100 Points You Can Look Through for Raising Rejuvenation and Vitality

21. Spread your food intake over several small meals rather than two or three big meals at one time.


22. Aerobic exercise has been scientifically shown to reduce appetite.

23. Research shows that exercise by the middle aged and elderly can’t turn back the clock by 10 to 25 years.

24. Studies show that frequent mental stimulation can reverse brain aging.

25. A person who smokes two packets of cigarette a day has 70% more chances of dying of disease.

26. Yoga headstand will increase the blood supply to the scalp, hence promoting hair growth.

27. For a slim firm stomach, have good nutrition, specially reduced fat and sugar

28. For natural facelift, yoga headstand is beneficial.

29. Healthy hair is a largely the result of a healthy body.


woman brushing hair

30. Aerobic exercise is essential for in the supply of oxygen and nutrients to the body


31. You need to exercise at 80% of your maximum heart rate.

32. Increase your Fitness gradually, start off very easily the first month so that your body adapts to the exercise.

33. Drink water before you exercise.

34. Don’t rely on thirst to warn you of dehydration

35. Don’t over exercise because pushing yourself too hard or exceeding 80% of your maximum heart rate will affect your body.
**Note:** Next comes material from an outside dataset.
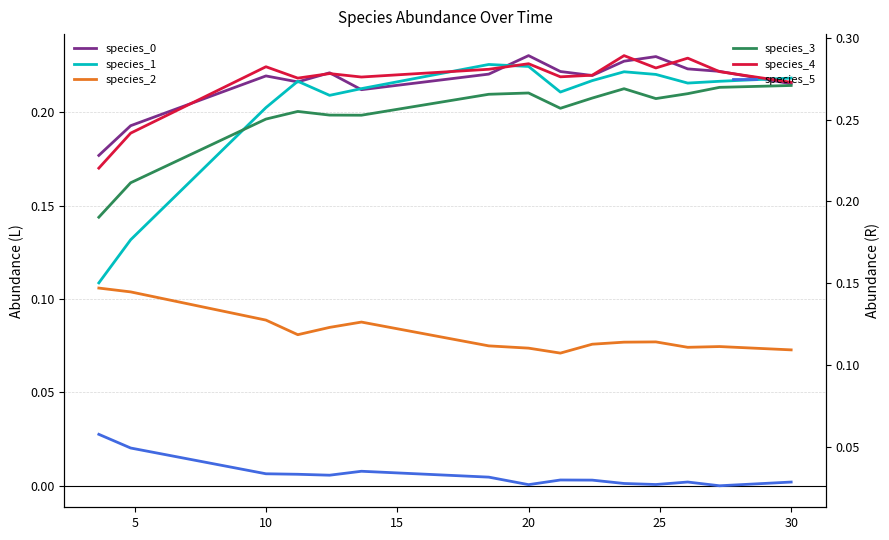

Is the value of species_3 at 35 greater than the value of species_0 at 10?

Yes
36. Cool down after exercise by slowing down whatever you are doing for a few minutes.

37. It is important after jogging to walk for a few minutes because jogging causes blood to accumulate in the leg and walking assist the body to return the blood to the rest of the body.
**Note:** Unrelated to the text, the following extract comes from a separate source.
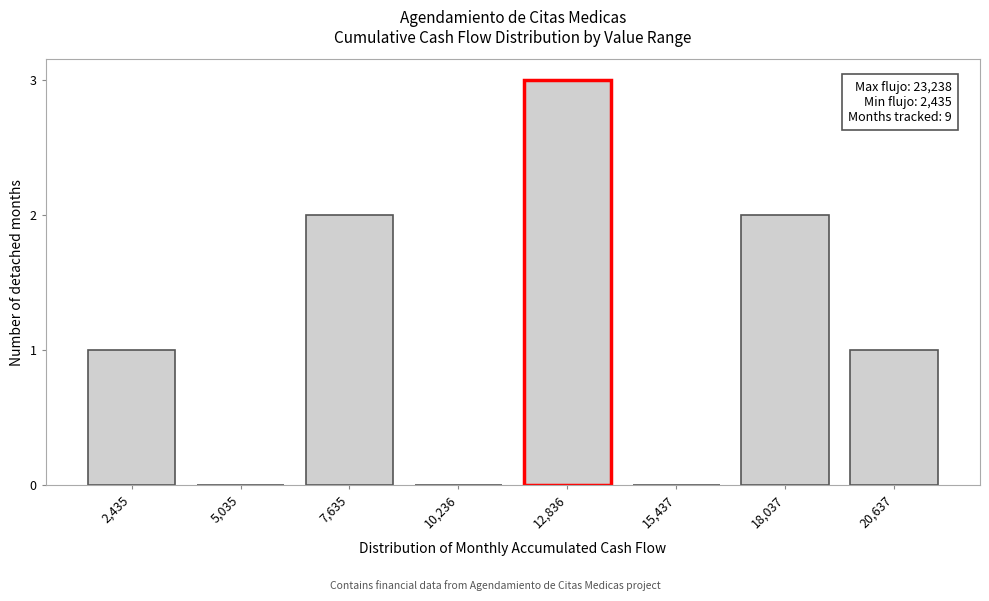

Reading left to right, what are all the values shown in this chart?

2,435=1	5,035=0	7,635=2	10,236=0	12,836=3	15,437=0	18,037=2	20,637=1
38. The average adult requires between 7 to 9 hours sleep.

39. Children need more sleep since they need extra energy for growth.
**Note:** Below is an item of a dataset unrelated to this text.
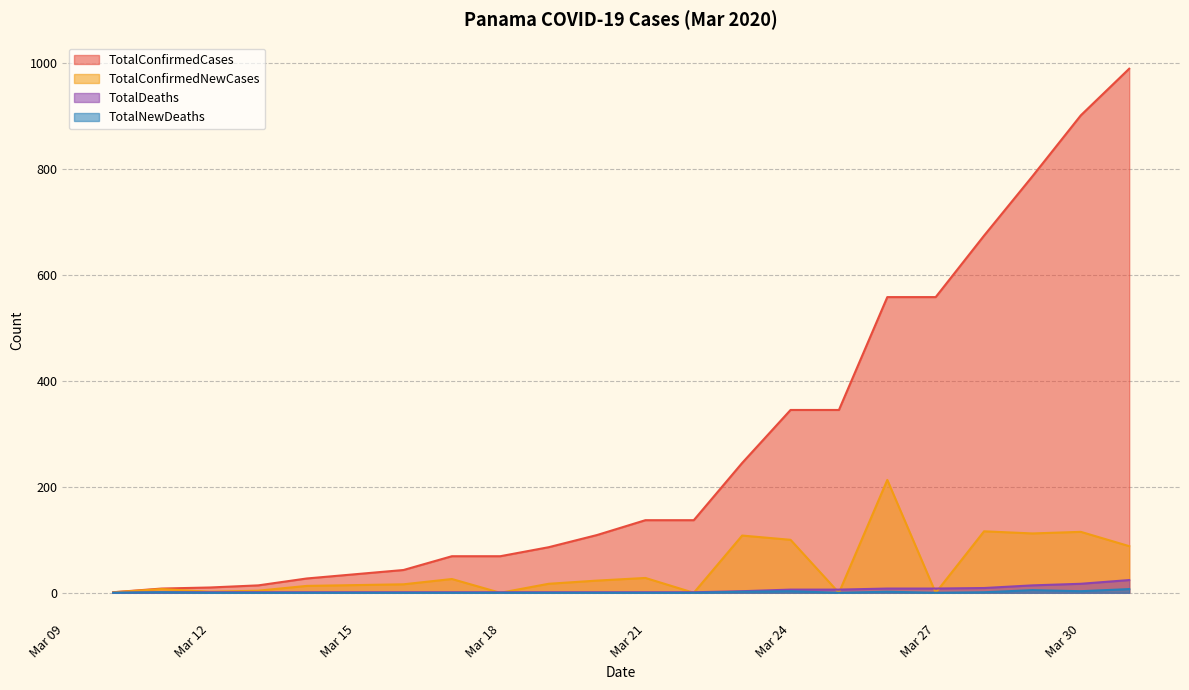

How many categories are shown in the chart?

21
40. Oversleeping is almost bad as under sleeping causing physical and mental sluggishness along with the reduced vitality and even depression.


Author: Susaan Basel

I'm Susaan, affectionate about writing. I am appealing, gentle and loveable. Also hard working, steady and I put forward firm ambition for myself. I set forward to my defined benchmark and take precise steps to achieve my vision.